Broker-dealers engaged in a sponsored-access business now have until Nov. 30 to comply with the section of SEC Rule 15c3-5 that requires them to establish credit thresholds for their customers. All other parts of the rule dealing with the trading of equities, ETFs, options and swaps went into effect on July 14.

On that date, brokers became responsible for policing their customers' activities on an order-by-order basis. Come November, they must be able to set overarching trading limits on a customer-by-customer basis. They must also be able to manage their aggregate customer exposure across the firm.

As of July, brokers have to check each order to make sure it complies with the SEC's rules and those of the self-regulatory organizations. They also have to make sure the orders are not "erroneous." Those are orders with incorrect quantities or prices or those that are "duplicative," or entered twice.

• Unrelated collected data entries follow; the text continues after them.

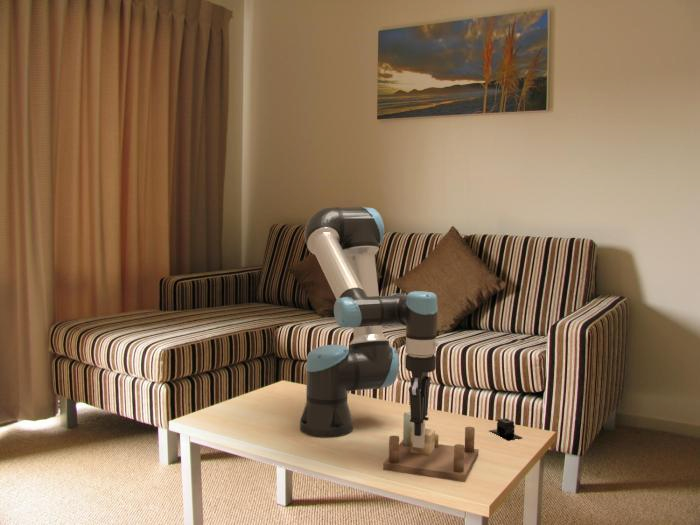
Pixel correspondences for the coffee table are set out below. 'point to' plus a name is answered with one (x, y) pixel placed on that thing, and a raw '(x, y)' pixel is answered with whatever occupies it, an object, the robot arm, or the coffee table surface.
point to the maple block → (428, 443)
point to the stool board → (434, 458)
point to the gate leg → (407, 428)
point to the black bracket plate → (505, 429)
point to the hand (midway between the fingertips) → (418, 446)
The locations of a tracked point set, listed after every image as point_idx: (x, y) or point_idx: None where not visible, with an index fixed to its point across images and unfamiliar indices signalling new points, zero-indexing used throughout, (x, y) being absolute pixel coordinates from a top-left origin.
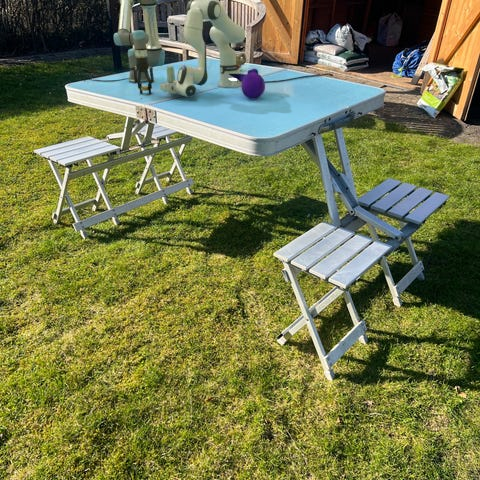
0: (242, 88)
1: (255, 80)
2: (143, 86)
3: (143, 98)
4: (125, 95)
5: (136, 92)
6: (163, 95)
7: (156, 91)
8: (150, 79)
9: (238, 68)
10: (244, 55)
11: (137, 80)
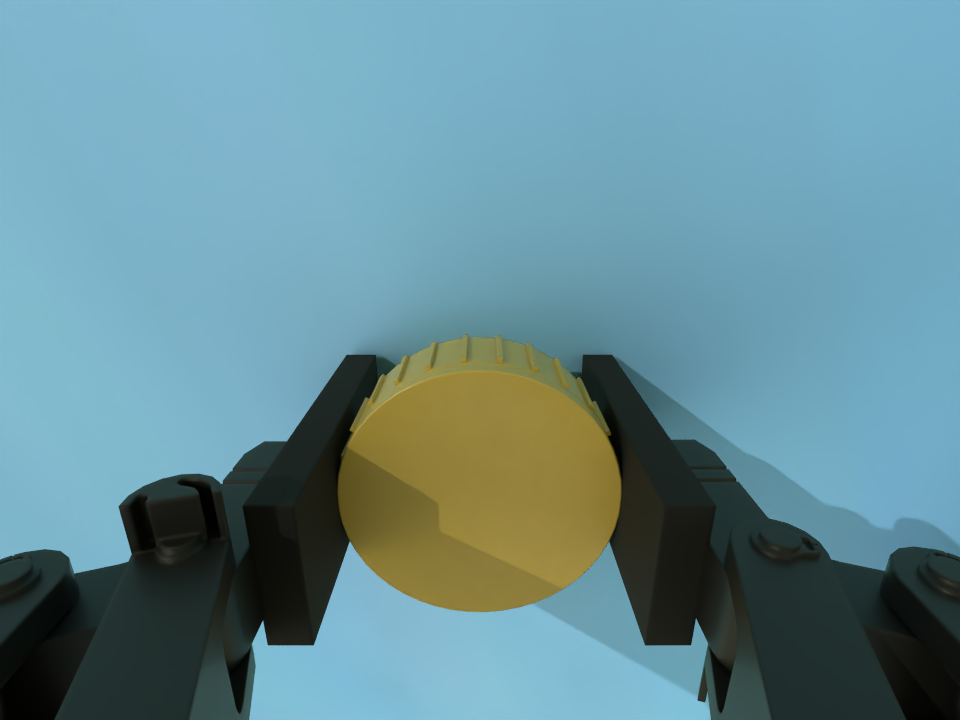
0: None
1: None
2: (392, 432)
3: (567, 717)
4: (83, 558)
5: (145, 252)
6: (941, 489)
7: (692, 50)
8: (876, 692)
9: None
10: None
11: (33, 614)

Checking for duplicative orders has proved challenging, but for the most part brokers have had little trouble instituting risk checks to guard against regulatory breaches or simple erroneous trades. Most have been running these checks for years.

Michael O'Conor

The requirement that sponsoring brokers establish credit, or trading, limits for their customers, on the other hand, has proved taxing for many. Although some have always incorporated trading limits into their electronic platforms, many have not.

Traditionally, brokers have relied on assurances from their customers that they would not exceed certain limits. Plus, industry rules give customers three days to settle their trades. Any problems get dealt with during the settlement process.

"Some firms were able to deal with the issue of trading limits on a customer-by-customer basis," said Michael O'Conor, a consultant with Jordan & Jordan. "Others were only prepared to deal with it on a firmwide basis. "Now everyone must do it on a customer-by-customer basis."

Behind the new rule are SEC concerns over brokers offering "naked," or unfiltered, sponsored access to high-frequency traders. The practice of "renting" a broker's name to an HFT unencumbered by risk checks previously constituted the majority of sponsored access.